In article <3596633d.310693445@news.mindspring.com>
B.L. Nadri wrote:

>On Sun, 28 Jun 1998 01:00:53 -0500, jaffo@cheerful.com (Jaffo), you
>arched a brow and said dryly:
>
>>I would like to state now and for the record, that I do not have the
>>slightest CLUE who Mike Jittlov is, and I've never really cared enough
>>to investigate.
>
>Oh boy, you've done it now. Corgi's gonna get ya. [grin]
>
>But seriously, I'm not sure who started this particular cross-post,

It was me, in <358cd38f.29774496@news-f.std.com> on June 16, 1998.

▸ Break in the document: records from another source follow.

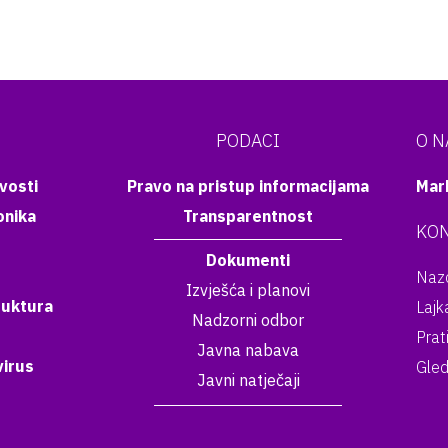
PODACI
O 
vosti
Pravo na pristup informacijama
Mar
onika
Transparentnost
KON
Dokumenti
Nazo
Izvješća i planovi
ruktura
Lajk
Nadzorni odbor
Prat
Javna nabava
irus
Gled
Javni natječaji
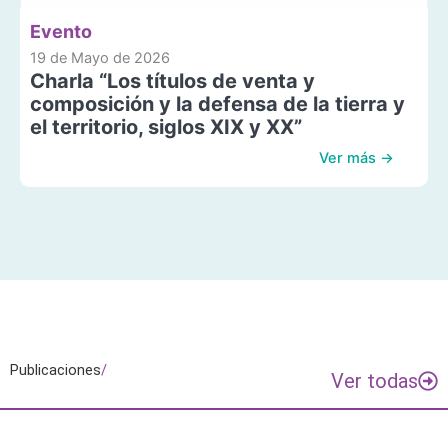
Evento
19 de Mayo de 2026
Charla “Los títulos de venta y
composición y la defensa de la tierra y
el territorio, siglos XIX y XX”
Ver más →
Publicaciones
/
Ver todas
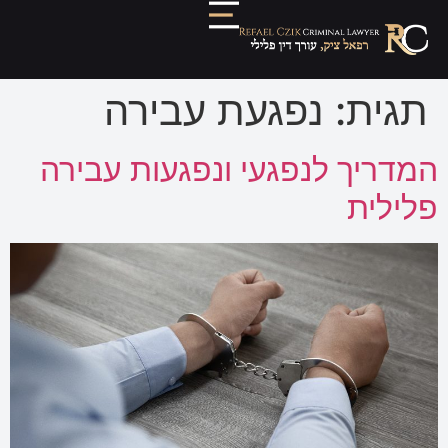
תגית:
נפגעת עבירה
המדריך לנפגעי ונפגעות עבירה
פלילית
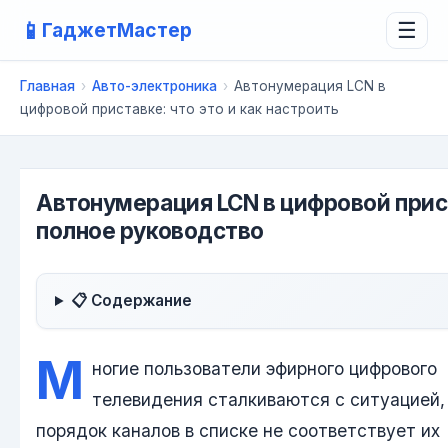
📱
ГаджетМастер
☰
Главная
›
Авто-электроника
›
Автонумерация LCN в
цифровой приставке: что это и как настроить
Автонумерация LCN в цифровой прис
полное руководство
📋 Содержание
М
ногие пользователи эфирного цифрового
телевидения сталкиваются с ситуацией,
порядок каналов в списке не соответствует их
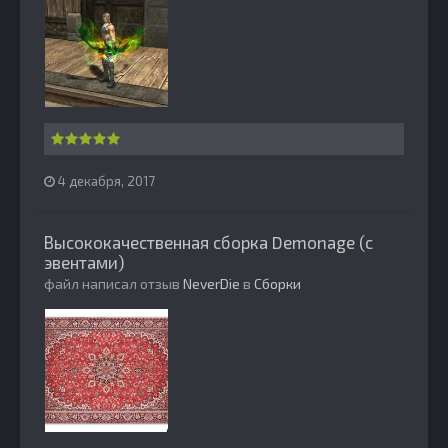
4 декабря, 2017
Высококачественная сборка Demonage (с
эвентами)
файл написал отзыв
NeverDie
в
Сборки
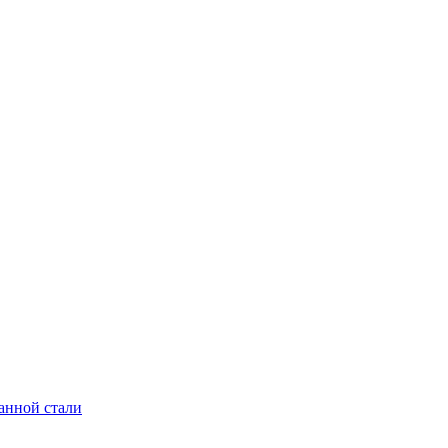
анной стали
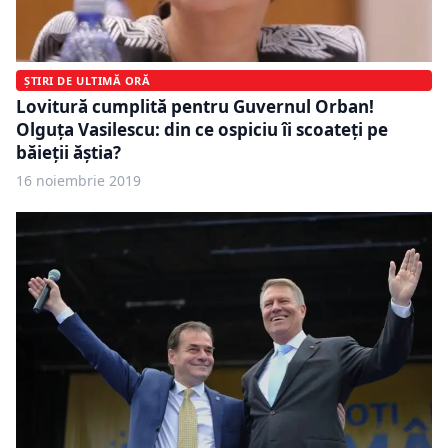
ȘTIRI DE ULTIMĂ ORĂ
Lovitură cumplită pentru Guvernul Orban!
Olguța Vasilescu: din ce ospiciu îi scoateți pe
băieții ăștia?
16 noiembrie 2019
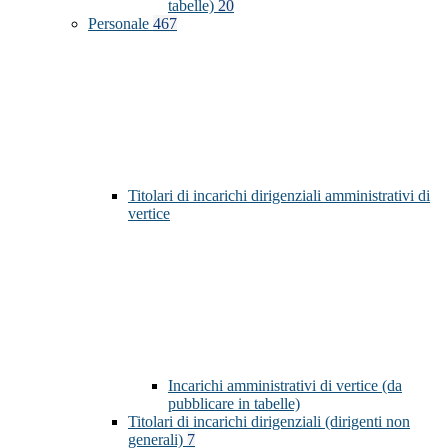
tabelle)
20
Personale
467
Titolari di incarichi dirigenziali amministrativi di
vertice
Incarichi amministrativi di vertice (da
pubblicare in tabelle)
Titolari di incarichi dirigenziali (dirigenti non
generali)
7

>Jittlov is an FX man, hollyweird outcast, and generally good and
>gentle guy. Needless to say, this means he is mercilessly
>steamrollered by the world at large.
>
>So now ya know.

I met Mike Jittlov once, in Harvard Square.  He and Kibo were having a
contest to see who could manipulate space/time the best.  Jittlov vibrated
in place so fast that he blurred, and he radiated a heat that melted a sign
on the front of the "Laser Designs" building where Kibo had just been
laid off.  Kibo, for his part of the contest, froze every atom of his being
into complete motionless, and literally became a living statue (see photo here.) [1]
The air around him chilled, and the rest of the mere mortals around him backed
away for fear of freezing.  In fact, noted Science Fiction author Joe
Haldeman was passing by, felt the chill, and started running away.

Fearing some type of Universal Matrix Collapse if these two guys were to
come in contact, or if their spheres of Reality Alteration were to somehow
overlap, I managed to distract them both.  First I waved my Travel Wand at
Jittlov, which caught his attention, and he stopped vibrating so that he
could get some good video shots of the Wizard image which adorned my
clothing that day.  Then I pulled the naked core of a Rubik's Cube out of a
nearby tesseract, waved it in front of Kibo to get his attention, and then
offered him some cherry PEZ from a Yoda-head PEZ dispenser.  That's all it
took to get him moving again.  (Kibo and PEZ seem to be like Underdog and
his Secret Energy Pill.)

All in all, for me it was just another day of Saving The Universe From A
Fate Worse Than Boredom.

** 
Captain Infinity
 ...[1] I can be seen in this photo if you squint really hard.